= Beginning of Section =
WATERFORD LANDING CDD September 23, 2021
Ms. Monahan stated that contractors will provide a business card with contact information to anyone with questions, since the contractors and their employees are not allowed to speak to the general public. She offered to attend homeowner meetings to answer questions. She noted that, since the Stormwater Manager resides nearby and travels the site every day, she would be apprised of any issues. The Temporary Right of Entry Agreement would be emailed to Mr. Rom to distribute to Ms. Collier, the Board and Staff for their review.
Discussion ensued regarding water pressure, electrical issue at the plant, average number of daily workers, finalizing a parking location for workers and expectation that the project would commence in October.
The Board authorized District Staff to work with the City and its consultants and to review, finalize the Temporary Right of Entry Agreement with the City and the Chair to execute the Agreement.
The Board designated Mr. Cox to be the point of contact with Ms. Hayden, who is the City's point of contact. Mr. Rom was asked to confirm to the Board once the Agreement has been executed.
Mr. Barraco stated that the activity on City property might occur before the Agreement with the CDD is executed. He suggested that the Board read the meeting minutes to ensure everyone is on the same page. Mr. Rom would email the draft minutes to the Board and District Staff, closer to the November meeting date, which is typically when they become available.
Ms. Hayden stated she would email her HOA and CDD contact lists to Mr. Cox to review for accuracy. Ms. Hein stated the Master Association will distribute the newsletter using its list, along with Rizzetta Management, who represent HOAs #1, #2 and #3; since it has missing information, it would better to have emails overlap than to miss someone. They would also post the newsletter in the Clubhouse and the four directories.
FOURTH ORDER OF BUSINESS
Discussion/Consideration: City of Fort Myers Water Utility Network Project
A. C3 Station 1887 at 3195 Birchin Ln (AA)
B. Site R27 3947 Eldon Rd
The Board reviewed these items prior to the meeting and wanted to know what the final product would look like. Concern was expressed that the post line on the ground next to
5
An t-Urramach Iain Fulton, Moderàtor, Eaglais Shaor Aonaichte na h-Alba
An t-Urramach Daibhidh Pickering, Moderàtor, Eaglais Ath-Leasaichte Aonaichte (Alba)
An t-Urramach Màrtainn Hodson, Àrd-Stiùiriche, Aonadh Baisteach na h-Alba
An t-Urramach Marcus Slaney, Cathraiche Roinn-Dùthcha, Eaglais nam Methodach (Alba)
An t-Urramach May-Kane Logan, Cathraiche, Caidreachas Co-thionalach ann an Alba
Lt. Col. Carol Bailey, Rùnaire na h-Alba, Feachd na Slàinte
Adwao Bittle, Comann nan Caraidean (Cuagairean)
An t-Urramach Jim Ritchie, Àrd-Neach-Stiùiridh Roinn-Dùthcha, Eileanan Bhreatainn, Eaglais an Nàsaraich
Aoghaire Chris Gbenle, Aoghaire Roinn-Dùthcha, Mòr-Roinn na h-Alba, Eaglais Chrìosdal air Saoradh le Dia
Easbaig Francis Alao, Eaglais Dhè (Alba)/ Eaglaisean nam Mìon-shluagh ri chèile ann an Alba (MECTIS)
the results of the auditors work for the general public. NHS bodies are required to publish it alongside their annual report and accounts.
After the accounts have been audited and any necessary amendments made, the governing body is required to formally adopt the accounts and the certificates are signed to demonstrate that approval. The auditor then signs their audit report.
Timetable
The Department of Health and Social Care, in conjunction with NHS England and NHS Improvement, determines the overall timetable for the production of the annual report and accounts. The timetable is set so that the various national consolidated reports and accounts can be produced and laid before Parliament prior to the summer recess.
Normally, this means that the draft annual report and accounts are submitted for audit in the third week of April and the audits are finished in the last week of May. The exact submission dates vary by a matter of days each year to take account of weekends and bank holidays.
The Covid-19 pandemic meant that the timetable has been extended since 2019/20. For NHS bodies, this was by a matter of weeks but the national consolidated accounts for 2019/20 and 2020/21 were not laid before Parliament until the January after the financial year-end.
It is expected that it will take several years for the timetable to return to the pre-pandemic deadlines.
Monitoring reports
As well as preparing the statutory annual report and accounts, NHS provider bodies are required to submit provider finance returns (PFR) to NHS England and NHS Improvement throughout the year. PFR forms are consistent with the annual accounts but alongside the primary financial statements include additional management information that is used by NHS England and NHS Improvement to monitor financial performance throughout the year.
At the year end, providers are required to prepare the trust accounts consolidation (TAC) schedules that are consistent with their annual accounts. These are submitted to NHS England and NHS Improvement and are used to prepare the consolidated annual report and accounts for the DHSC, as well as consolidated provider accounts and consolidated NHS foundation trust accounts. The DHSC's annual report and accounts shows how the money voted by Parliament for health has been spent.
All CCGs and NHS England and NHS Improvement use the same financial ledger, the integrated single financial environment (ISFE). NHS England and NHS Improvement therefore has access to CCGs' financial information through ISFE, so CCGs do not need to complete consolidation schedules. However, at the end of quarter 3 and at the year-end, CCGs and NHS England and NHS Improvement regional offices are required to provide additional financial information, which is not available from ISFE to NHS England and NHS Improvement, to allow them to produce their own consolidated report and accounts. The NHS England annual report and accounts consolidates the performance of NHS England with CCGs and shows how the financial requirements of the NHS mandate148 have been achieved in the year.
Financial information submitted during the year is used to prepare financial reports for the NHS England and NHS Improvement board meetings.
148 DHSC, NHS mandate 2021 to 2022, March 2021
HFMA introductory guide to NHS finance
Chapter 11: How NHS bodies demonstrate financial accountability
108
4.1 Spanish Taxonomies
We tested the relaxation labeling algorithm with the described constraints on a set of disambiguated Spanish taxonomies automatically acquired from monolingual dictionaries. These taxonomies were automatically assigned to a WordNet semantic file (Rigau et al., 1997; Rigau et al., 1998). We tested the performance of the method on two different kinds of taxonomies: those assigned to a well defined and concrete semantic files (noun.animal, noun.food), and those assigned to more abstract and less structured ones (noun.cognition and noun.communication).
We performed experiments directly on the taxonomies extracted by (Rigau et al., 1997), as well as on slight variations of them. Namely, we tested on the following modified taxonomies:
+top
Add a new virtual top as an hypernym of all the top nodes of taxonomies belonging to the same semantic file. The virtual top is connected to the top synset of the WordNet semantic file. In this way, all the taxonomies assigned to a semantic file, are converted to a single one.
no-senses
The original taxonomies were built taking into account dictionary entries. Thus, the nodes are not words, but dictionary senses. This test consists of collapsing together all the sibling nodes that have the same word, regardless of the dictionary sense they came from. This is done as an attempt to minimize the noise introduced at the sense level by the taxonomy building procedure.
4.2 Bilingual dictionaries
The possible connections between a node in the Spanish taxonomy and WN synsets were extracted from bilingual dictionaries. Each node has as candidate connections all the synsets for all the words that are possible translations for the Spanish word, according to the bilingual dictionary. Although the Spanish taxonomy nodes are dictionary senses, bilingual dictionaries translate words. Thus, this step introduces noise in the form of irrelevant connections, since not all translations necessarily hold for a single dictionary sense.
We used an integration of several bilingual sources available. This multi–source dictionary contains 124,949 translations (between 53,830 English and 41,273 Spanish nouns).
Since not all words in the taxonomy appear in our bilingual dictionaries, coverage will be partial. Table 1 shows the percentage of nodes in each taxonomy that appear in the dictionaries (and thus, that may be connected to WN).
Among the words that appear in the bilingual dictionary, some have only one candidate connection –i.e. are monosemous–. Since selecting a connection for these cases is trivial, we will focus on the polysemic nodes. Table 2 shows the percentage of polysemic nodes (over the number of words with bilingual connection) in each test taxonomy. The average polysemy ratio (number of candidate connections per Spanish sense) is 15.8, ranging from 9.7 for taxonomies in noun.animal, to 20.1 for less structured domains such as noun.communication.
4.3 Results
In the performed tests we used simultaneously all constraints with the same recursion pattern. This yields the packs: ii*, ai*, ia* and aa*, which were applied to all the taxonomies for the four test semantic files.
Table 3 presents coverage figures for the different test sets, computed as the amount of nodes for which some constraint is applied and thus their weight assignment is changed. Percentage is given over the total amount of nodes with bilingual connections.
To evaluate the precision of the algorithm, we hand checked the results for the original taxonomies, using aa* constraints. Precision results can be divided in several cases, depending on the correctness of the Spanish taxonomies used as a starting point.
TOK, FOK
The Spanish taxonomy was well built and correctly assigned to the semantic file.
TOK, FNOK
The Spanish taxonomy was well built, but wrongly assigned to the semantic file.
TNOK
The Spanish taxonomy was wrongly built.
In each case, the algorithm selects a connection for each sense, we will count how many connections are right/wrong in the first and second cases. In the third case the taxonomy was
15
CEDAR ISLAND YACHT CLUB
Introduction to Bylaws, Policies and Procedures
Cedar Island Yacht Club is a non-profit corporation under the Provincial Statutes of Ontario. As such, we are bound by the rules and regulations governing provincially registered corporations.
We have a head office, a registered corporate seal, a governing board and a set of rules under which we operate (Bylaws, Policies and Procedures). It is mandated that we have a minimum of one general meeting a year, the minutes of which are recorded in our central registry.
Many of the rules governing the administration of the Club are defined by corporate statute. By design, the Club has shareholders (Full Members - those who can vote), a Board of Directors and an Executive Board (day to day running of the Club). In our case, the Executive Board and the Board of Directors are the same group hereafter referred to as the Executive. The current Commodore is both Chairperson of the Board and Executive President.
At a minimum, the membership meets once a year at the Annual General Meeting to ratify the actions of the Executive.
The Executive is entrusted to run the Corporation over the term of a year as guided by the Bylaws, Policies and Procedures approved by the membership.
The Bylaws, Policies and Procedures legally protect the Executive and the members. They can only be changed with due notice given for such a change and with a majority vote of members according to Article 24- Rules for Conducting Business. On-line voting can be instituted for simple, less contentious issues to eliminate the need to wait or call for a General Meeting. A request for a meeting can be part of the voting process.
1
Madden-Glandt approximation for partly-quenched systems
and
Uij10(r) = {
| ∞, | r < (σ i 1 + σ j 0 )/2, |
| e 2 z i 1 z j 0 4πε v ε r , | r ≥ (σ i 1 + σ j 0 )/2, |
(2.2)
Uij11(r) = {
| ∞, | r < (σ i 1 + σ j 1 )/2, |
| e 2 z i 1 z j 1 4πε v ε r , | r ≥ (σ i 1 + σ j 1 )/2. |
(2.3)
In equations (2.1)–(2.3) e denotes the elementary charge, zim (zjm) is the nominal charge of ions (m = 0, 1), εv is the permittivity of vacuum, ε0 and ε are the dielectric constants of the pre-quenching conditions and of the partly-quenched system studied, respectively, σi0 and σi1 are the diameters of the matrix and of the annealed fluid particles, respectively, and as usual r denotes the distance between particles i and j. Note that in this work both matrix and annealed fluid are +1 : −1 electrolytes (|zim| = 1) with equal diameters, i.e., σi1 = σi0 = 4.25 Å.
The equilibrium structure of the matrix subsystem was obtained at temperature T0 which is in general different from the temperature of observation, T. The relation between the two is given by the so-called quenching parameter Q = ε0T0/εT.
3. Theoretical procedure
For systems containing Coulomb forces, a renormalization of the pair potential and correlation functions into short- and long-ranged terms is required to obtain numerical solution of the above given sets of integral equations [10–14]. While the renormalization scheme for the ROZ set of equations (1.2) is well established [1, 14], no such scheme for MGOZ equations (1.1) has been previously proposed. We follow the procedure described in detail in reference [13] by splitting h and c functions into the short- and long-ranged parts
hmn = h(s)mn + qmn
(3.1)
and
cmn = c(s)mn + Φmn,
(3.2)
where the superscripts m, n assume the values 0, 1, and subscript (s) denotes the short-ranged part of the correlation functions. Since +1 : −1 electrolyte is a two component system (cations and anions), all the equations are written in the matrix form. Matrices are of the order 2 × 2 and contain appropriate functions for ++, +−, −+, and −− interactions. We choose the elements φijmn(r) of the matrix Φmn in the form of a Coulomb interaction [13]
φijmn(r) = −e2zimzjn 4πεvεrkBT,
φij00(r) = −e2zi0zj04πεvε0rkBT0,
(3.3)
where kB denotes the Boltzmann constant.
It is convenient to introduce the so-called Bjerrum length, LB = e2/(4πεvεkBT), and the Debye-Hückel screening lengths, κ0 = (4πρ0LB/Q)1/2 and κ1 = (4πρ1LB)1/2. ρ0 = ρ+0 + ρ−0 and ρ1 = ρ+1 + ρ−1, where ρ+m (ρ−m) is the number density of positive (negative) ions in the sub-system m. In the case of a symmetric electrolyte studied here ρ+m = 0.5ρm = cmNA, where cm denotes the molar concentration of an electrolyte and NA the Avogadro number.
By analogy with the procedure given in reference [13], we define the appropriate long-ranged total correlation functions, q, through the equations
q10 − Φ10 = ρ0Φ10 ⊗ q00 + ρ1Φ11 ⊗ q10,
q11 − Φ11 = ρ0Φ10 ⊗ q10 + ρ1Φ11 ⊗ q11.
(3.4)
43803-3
= End of Section =
Task prompt> Pull out each line of the records holding the string "additional".

Completed task>
As well as preparing the statutory annual report and accounts, NHS provider bodies are required to submit provider finance returns (PFR) to NHS England and NHS Improvement throughout the year. PFR forms are consistent with the annual accounts but alongside the primary financial statements include additional management information that is used by NHS England and NHS Improvement to monitor financial performance throughout the year.
All CCGs and NHS England and NHS Improvement use the same financial ledger, the integrated single financial environment (ISFE). NHS England and NHS Improvement therefore has access to CCGs' financial information through ISFE, so CCGs do not need to complete consolidation schedules. However, at the end of quarter 3 and at the year-end, CCGs and NHS England and NHS Improvement regional offices are required to provide additional financial information, which is not available from ISFE to NHS England and NHS Improvement, to allow them to produce their own consolidated report and accounts. The NHS England annual report and accounts consolidates the performance of NHS England with CCGs and shows how the financial requirements of the NHS mandate148 have been achieved in the year.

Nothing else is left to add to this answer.